[Opening The data section]

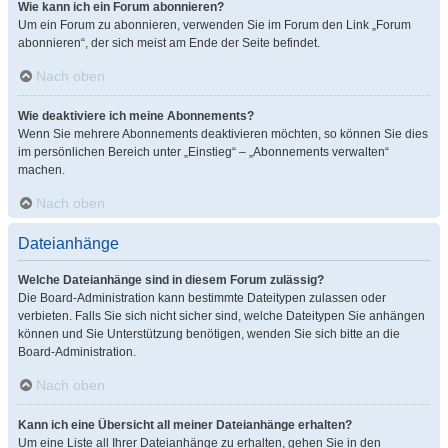
Wie kann ich ein Forum abonnieren?
Um ein Forum zu abonnieren, verwenden Sie im Forum den Link „Forum
abonnieren“, der sich meist am Ende der Seite befindet.
Nach oben
Wie deaktiviere ich meine Abonnements?
Wenn Sie mehrere Abonnements deaktivieren möchten, so können Sie dies
im persönlichen Bereich unter „Einstieg“ – „Abonnements verwalten“
machen.
Nach oben
Dateianhänge
Welche Dateianhänge sind in diesem Forum zulässig?
Die Board-Administration kann bestimmte Dateitypen zulassen oder
verbieten. Falls Sie sich nicht sicher sind, welche Dateitypen Sie anhängen
können und Sie Unterstützung benötigen, wenden Sie sich bitte an die
Board-Administration.
Nach oben
Kann ich eine Übersicht all meiner Dateianhänge erhalten?
Um eine Liste all Ihrer Dateianhänge zu erhalten, gehen Sie in den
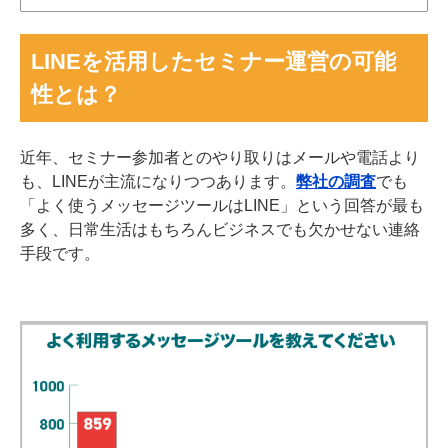
LINEを活用したセミナー運営の可能
性とは？
近年、セミナー参加者とのやり取りはメールや電話より
も、LINEが主流になりつつあります。
弊社の調査
でも
「よく使うメッセージツールはLINE」という回答が最も
多く、日常生活はもちろんビジネスでも欠かせない連絡
手段です。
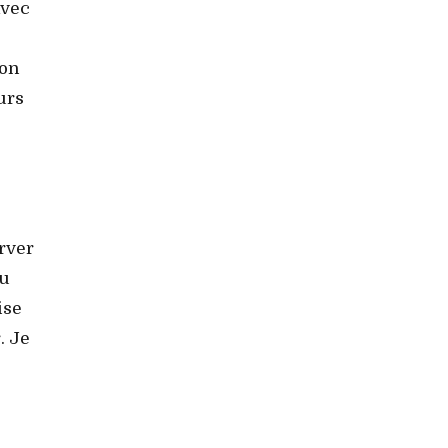
avec
ion
urs
rver
au
ise
. Je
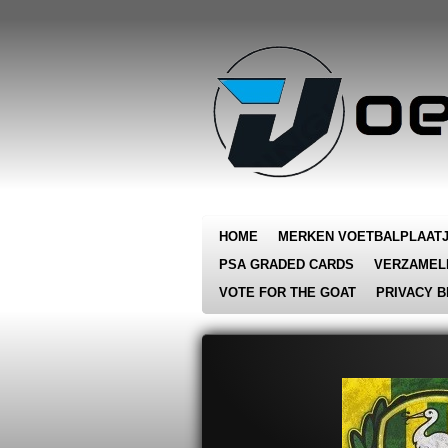
Ga
direct
naar
de
hoofdinhoud
HOME
MERKEN VOETBALPLAAT
PSA GRADED CARDS
VERZAMEL
VOTE FOR THE GOAT
PRIVACY B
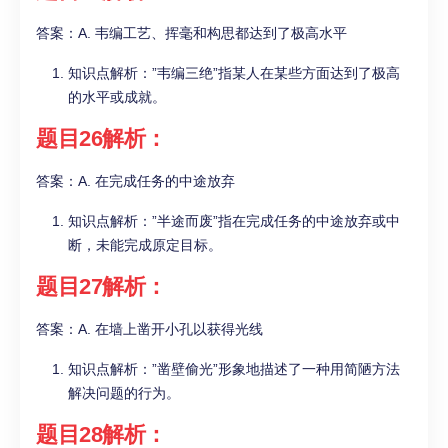
答案：A. 韦编工艺、挥毫和构思都达到了极高水平
知识点解析：”韦编三绝”指某人在某些方面达到了极高
的水平或成就。
题目26解析：
答案：A. 在完成任务的中途放弃
知识点解析：”半途而废”指在完成任务的中途放弃或中
断，未能完成原定目标。
题目27解析：
答案：A. 在墙上凿开小孔以获得光线
知识点解析：”凿壁偷光”形象地描述了一种用简陋方法
解决问题的行为。
题目28解析：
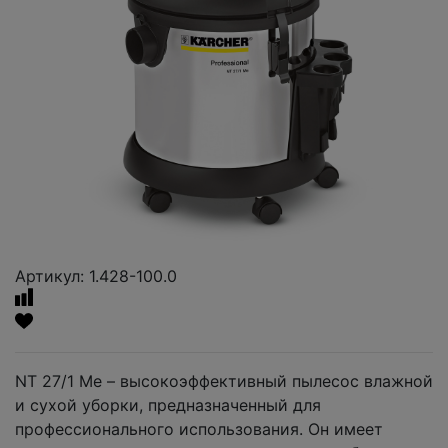
Артикул: 1.428-100.0
NT 27/1 Me – высокоэффективный пылесос влажной
и сухой уборки, предназначенный для
профессионального использования. Он имеет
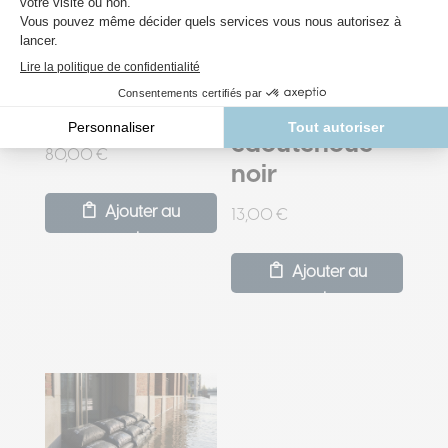
Obturateur
Lot de 4
gonflable
bouchons en
caoutchouc
80,00
€
noir
Ajouter au
13,00
€
panier
Ajouter au
panier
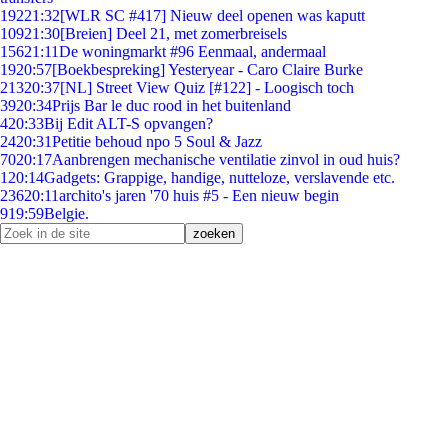
192
21:32
[WLR SC #417] Nieuw deel openen was kaputt
109
21:30
[Breien] Deel 21, met zomerbreisels
156
21:11
De woningmarkt #96 Eenmaal, andermaal
19
20:57
[Boekbespreking] Yesteryear - Caro Claire Burke
213
20:37
[NL] Street View Quiz [#122] - Loogisch toch
39
20:34
Prijs Bar le duc rood in het buitenland
4
20:33
Bij Edit ALT-S opvangen?
24
20:31
Petitie behoud npo 5 Soul & Jazz
70
20:17
Aanbrengen mechanische ventilatie zinvol in oud huis?
1
20:14
Gadgets: Grappige, handige, nutteloze, verslavende etc.
236
20:11
archito's jaren '70 huis #5 - Een nieuw begin
9
19:59
Belgie.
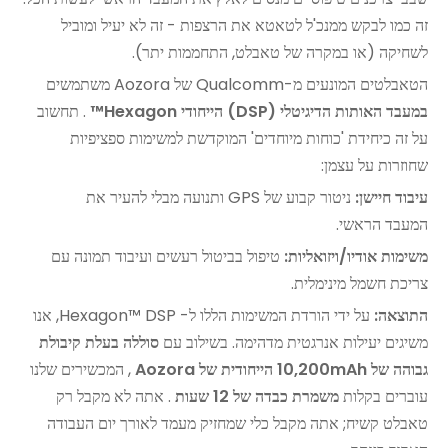
זה כמו לבקש ממנכ'ל לטאטא את הרצפות - זה לא יעיל ומוביל
לשחיקה (או במקרה של טאבלט, התחממות יתר).
הטאבלטים המונעים מ-Qualcomm של Aozora משתמשים
במעבד האותות הדיגיטלי (DSP) הייחודי Hexagon™
. תחשוב
על זה כיחידת 'כוחות מיוחדים' המוקדשת למשימות ספציפיות
שחוזרות על עצמן:
עיבוד חיישן:
ניטור קבוע של GPS ותנועה מבלי להעיר את
המעבד הראשי.
משימות אודיו/ויזואליות:
טיפול בביטול רעשים ועיבוד תמונה עם
צריכת חשמל מינימלית.
התוצאה:
על ידי הורדת המשימות הללו ל- Hexagon™ DSP, אנו
משיגים יעילות אנרגטית מדהימה. בשילוב עם
סוללה בעלת קיבולת
גבוהה של 10,200mAh הייחודית של Aozora
, המכשירים שלנו
עוברים בקלות
משמרת כבדה של 12 שעות
. אתה לא מקבל רק
טאבלט קשיח; אתה מקבל כלי שמחזיק מעמד לאורך יום העבודה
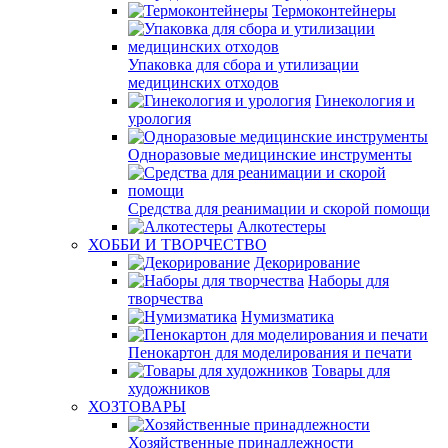
Термоконтейнеры
Упаковка для сбора и утилизации
медицинских отходов
Гинекология и
урология
Одноразовые медицинские инструменты
Средства для реанимации и скорой помощи
Алкотестеры
ХОББИ И ТВОРЧЕСТВО
Декорирование
Наборы для
творчества
Нумизматика
Пенокартон для моделирования и печати
Товары для
художников
ХОЗТОВАРЫ
Хозяйственные принадлежности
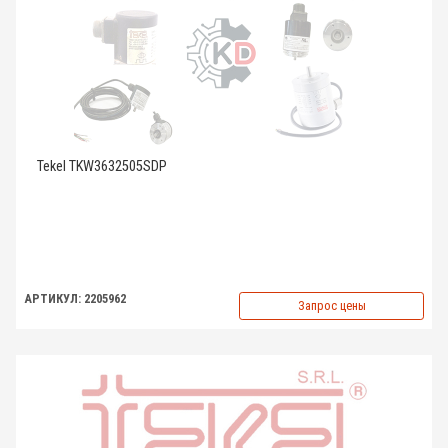
Tekel TKW3632505SDP
АРТИКУЛ: 2205962
Запрос цены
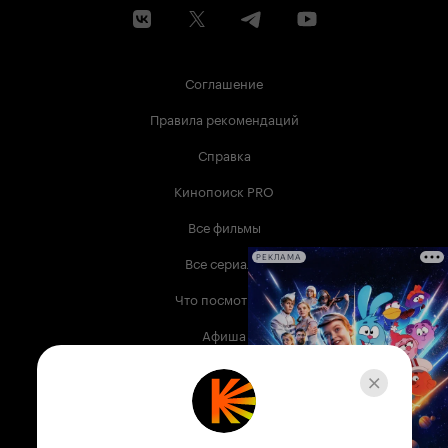
Соглашение
Правила рекомендаций
Справка
Кинопоиск PRO
Все фильмы
Все сериалы
РЕКЛАМА
Что посмотреть
Афиша
Музыка
Телепрограмма
Книги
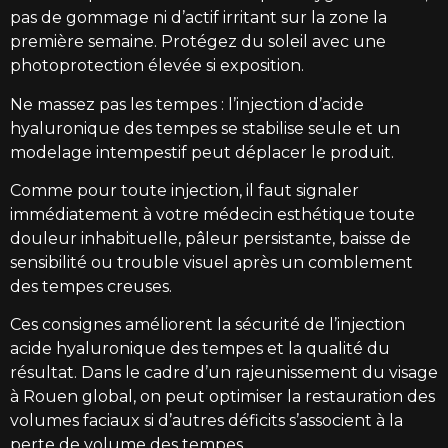
pas de gommage ni d’actif irritant sur la zone la
première semaine. Protégez du soleil avec une
photoprotection élevée si exposition.
Ne massez pas les tempes : l’injection d’acide
hyaluronique des tempes se stabilise seule et un
modelage intempestif peut déplacer le produit.
Comme pour toute injection, il faut signaler
immédiatement à votre médecin esthétique toute
douleur inhabituelle, pâleur persistante, baisse de
sensibilité ou trouble visuel après un comblement
des tempes creuses.
Ces consignes améliorent la sécurité de l’injection
acide hyaluronique des tempes et la qualité du
résultat. Dans le cadre d’un rajeunissement du visage
à Rouen global, on peut optimiser la restauration des
volumes faciaux si d’autres déficits s’associent à la
perte de volume des tempes.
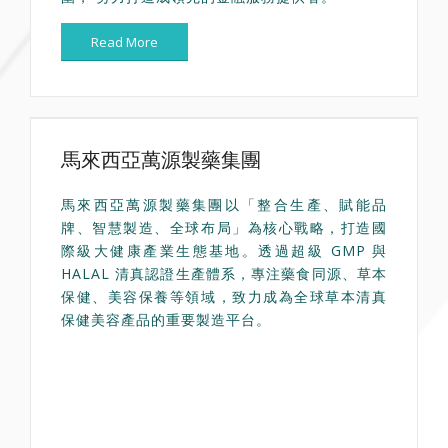
Read More
馬來西亞萬源製藥集團
馬來西亞萬源製藥集團以「整合生產、賦能品
牌、智慧製造、全球布局」為核心戰略，打造國
際級大健康產業生態基地。透過超級 GMP 與
HALAL 清真認證生產體系，專注藥食同源、草本
保健、美容保養等領域，致力成為全球草本清真
保健美容產品的重要製造平台。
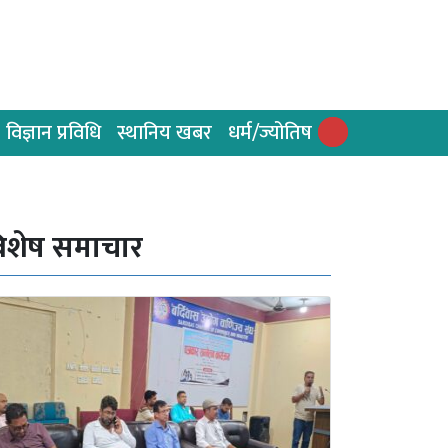
विज्ञान प्रविधि
स्थानिय खबर
धर्म/ज्योतिष
िशेष समाचार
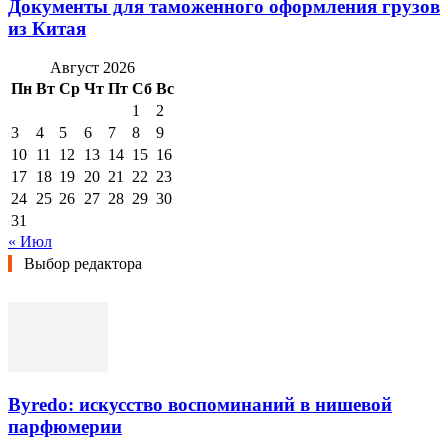
Документы для таможенного оформления грузов
из Китая
Август 2026
Пн
Вт
Ср
Чт
Пт
Сб
Вс
1
2
3
4
5
6
7
8
9
10
11
12
13
14
15
16
17
18
19
20
21
22
23
24
25
26
27
28
29
30
31
« Июл
Выбор редактора
Byredo: искусство воспоминаний в нишевой
парфюмерии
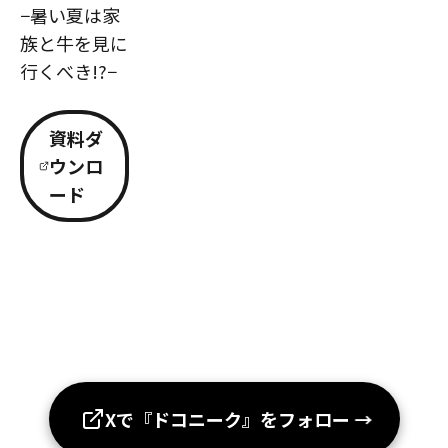
−暑い夏は家
族と牛を見に
行くべき!?−
資料ダ
ウンロ
ード
Xで『ドコニーク』をフォロー
→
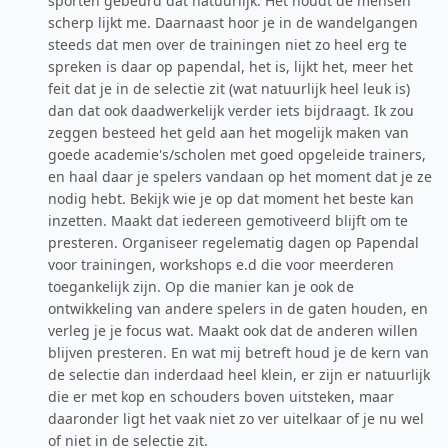
sporten gebeurd dat natuurlijk. Het houdt de mensen
scherp lijkt me. Daarnaast hoor je in de wandelgangen
steeds dat men over de trainingen niet zo heel erg te
spreken is daar op papendal, het is, lijkt het, meer het
feit dat je in de selectie zit (wat natuurlijk heel leuk is)
dan dat ook daadwerkelijk verder iets bijdraagt. Ik zou
zeggen besteed het geld aan het mogelijk maken van
goede academie's/scholen met goed opgeleide trainers,
en haal daar je spelers vandaan op het moment dat je ze
nodig hebt. Bekijk wie je op dat moment het beste kan
inzetten. Maakt dat iedereen gemotiveerd blijft om te
presteren. Organiseer regelematig dagen op Papendal
voor trainingen, workshops e.d die voor meerderen
toegankelijk zijn. Op die manier kan je ook de
ontwikkeling van andere spelers in de gaten houden, en
verleg je je focus wat. Maakt ook dat de anderen willen
blijven presteren. En wat mij betreft houd je de kern van
de selectie dan inderdaad heel klein, er zijn er natuurlijk
die er met kop en schouders boven uitsteken, maar
daaronder ligt het vaak niet zo ver uitelkaar of je nu wel
of niet in de selectie zit.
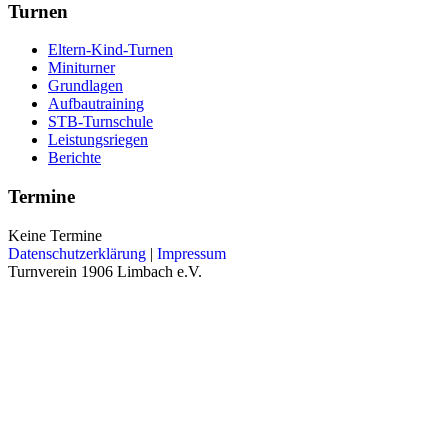
Turnen
Eltern-Kind-Turnen
Miniturner
Grundlagen
Aufbautraining
STB-Turnschule
Leistungsriegen
Berichte
Termine
Keine Termine
Datenschutzerklärung
|
Impressum
Turnverein 1906 Limbach e.V.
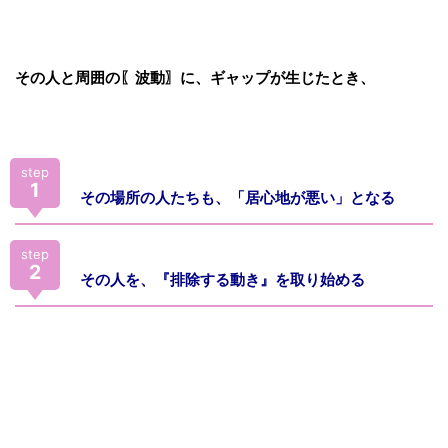
その人と周囲の〖波動〗に、ギャップが生じたとき、
step
1
その場所の人たちも、「居心地が悪い」となる
step
2
その人を、『排除する動き』を取り始める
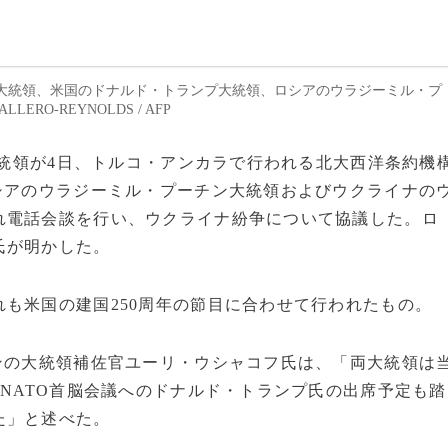
大統領、米国のドナルド・トランプ大統領、ロシアのウラジーミル・プ
ERO-REYNOLDS / AFP
プ大統領が4日、トルコ・アンカラで行われる北大西洋条約機
シアのウラジーミル・プーチン大統領およびウクライナの
れ電話会談を行い、ウクライナ紛争について協議した。ロ
氏が明かした。
も米国の建国250周年の節目に合わせて行われたもの。
ンの大統領補佐官ユーリ・ウシャコフ氏は、「両大統領は
るNATO首脳会議へのドナルド・トランプ氏の出席予定も踏
た」と述べた。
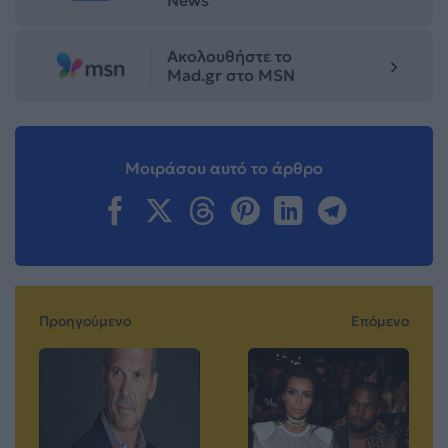
Ακολουθήστε το
Mad.gr στο MSN
Μοιράσου αυτό το άρθρο
Προηγούμενο
Επόμενο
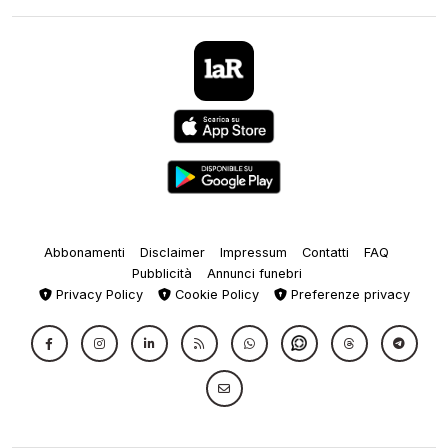
Abbonamenti
Disclaimer
Impressum
Contatti
FAQ
Pubblicità
Annunci funebri
Privacy Policy
Cookie Policy
Preferenze privacy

[Closing The data section]

— Instruction —
From the material above, give again exactly the lines from the one that contains "Byredo: искусство воспоминаний в нишевой" through the one that contains "dan dat ook", and leave out the pictures.

— Result below —
Byredo: искусство воспоминаний в нишевой
парфюмерии
−暑い夏は家
族と牛を見に
行くべき!?−
資料ダ
ウンロ
ード
Xで『ドコニーク』をフォロー
→
sporten gebeurd dat natuurlijk. Het houdt de mensen
scherp lijkt me. Daarnaast hoor je in de wandelgangen
steeds dat men over de trainingen niet zo heel erg te
spreken is daar op papendal, het is, lijkt het, meer het
feit dat je in de selectie zit (wat natuurlijk heel leuk is)
dan dat ook daadwerkelijk verder iets bijdraagt. Ik zou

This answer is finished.